Por isso, veríamos com satisfação uma aproximação do Brasil à Coalizão Internacional pelo Retorno das Crianças Ucranianas, de maneira compatível com sua tradição diplomática e suas prioridades humanitárias. A participação brasileira teria especial relevância em uma causa diante da qual nenhuma sociedade deveria permanecer indiferente: o direito de toda criança de preservar sua identidade, manter seus vínculos familiares e voltar para casa em segurança.
A proteção da infância é uma causa capaz de unir pessoas com diferentes visões políticas, crenças e perspectivas sobre o conflito. Independentemente de onde vivemos ou da língua que falamos, existe um princípio que todos compreendemos: nenhuma criança deve crescer separada de sua família contra a própria vontade.
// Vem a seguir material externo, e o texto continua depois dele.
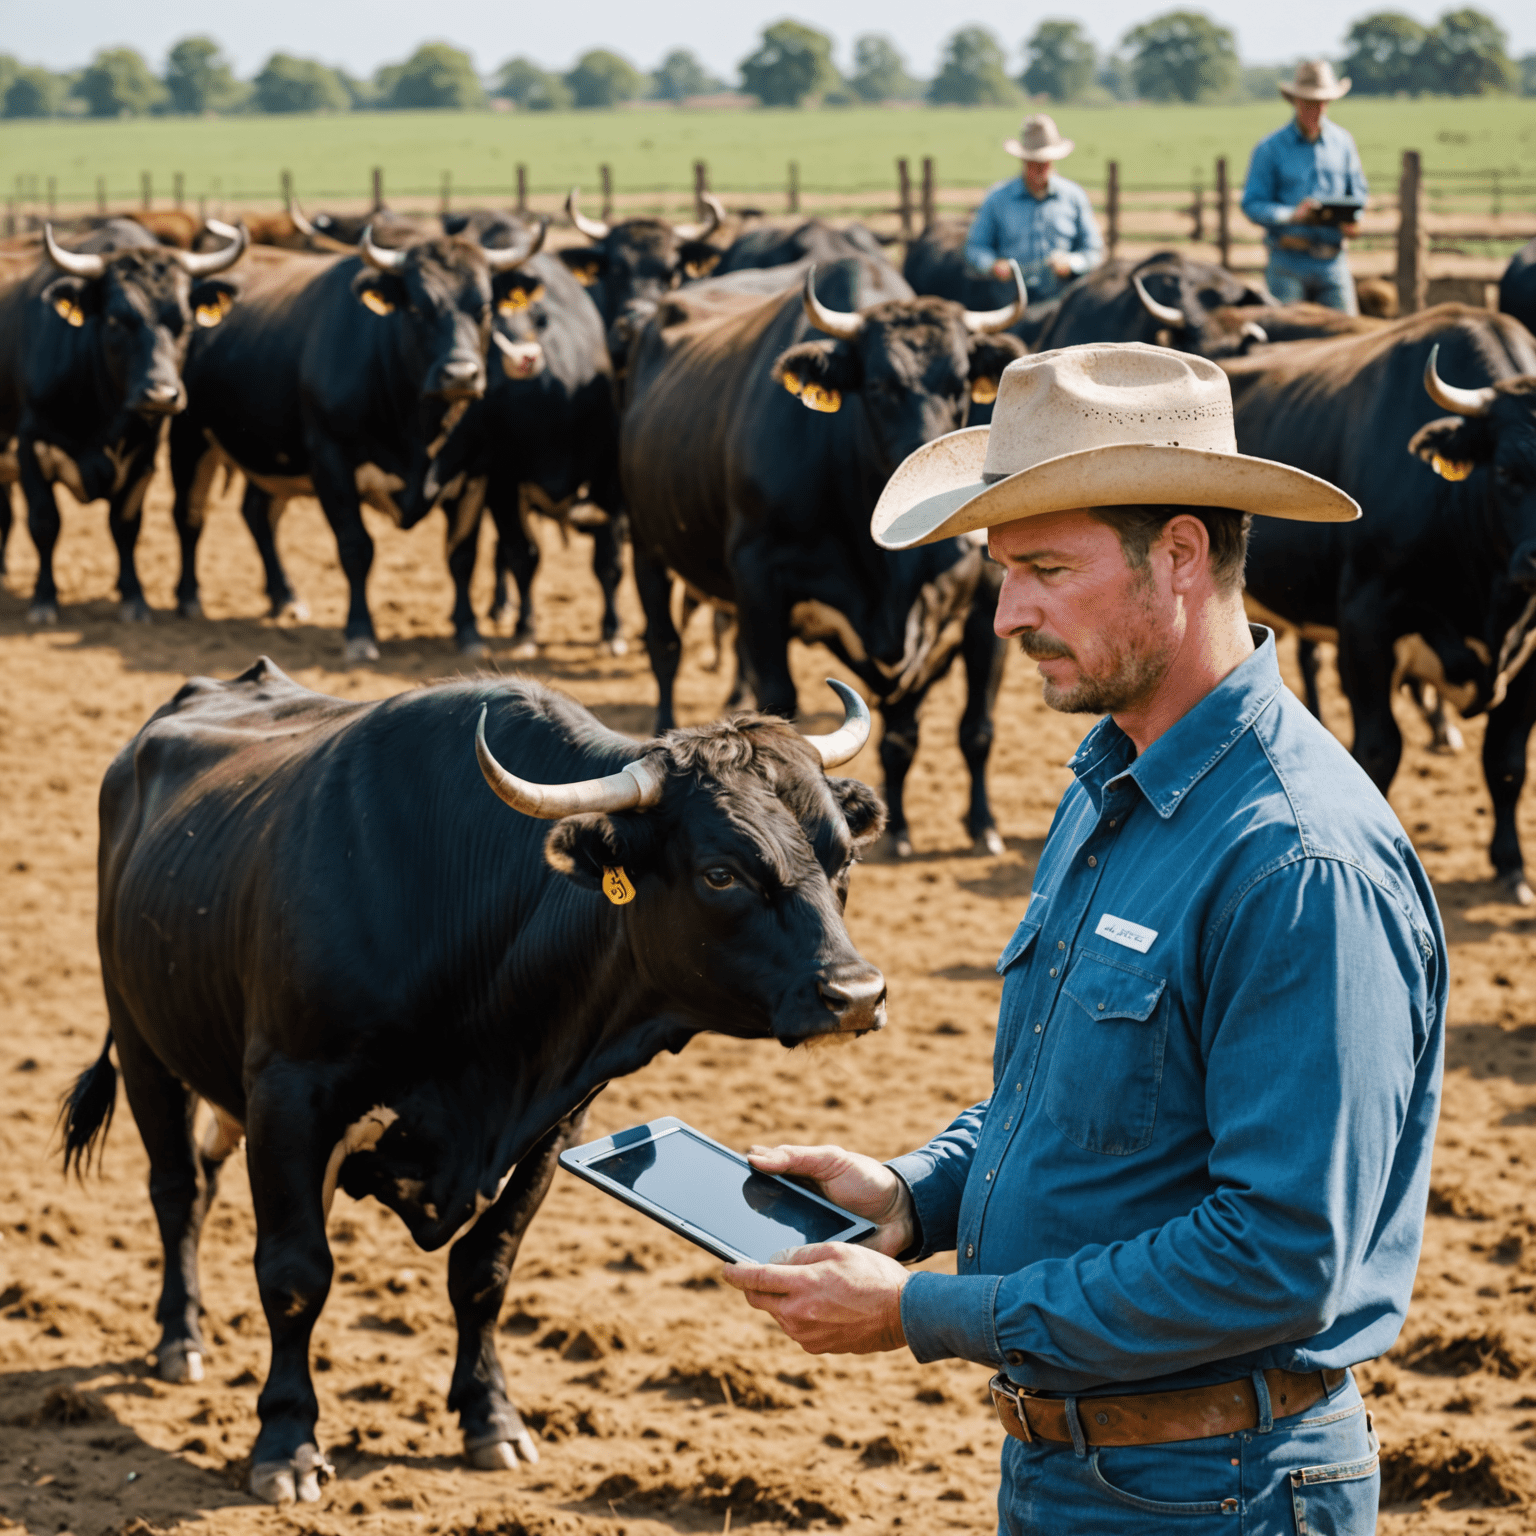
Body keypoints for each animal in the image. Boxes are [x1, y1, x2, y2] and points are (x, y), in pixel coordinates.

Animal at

A distância entre Brasil e Ucrânia pode ser medida em quilômetros. A solidariedade, não.
Seguimos confiantes de que a comunidade internacional continuará trabalhando para garantir que cada criança ucraniana possa retornar em segurança ao convívio de sua família. Também esperamos que mais países se somem a esse esforço, porque o futuro de uma criança jamais pode se tornar uma questão secundária em tempos de guerra.
Quando se trata da proteção da infância, a indiferença não é uma opção. Existem causas que transcendem fronteiras, governos e conflitos. O direito de uma criança voltar para casa é uma delas.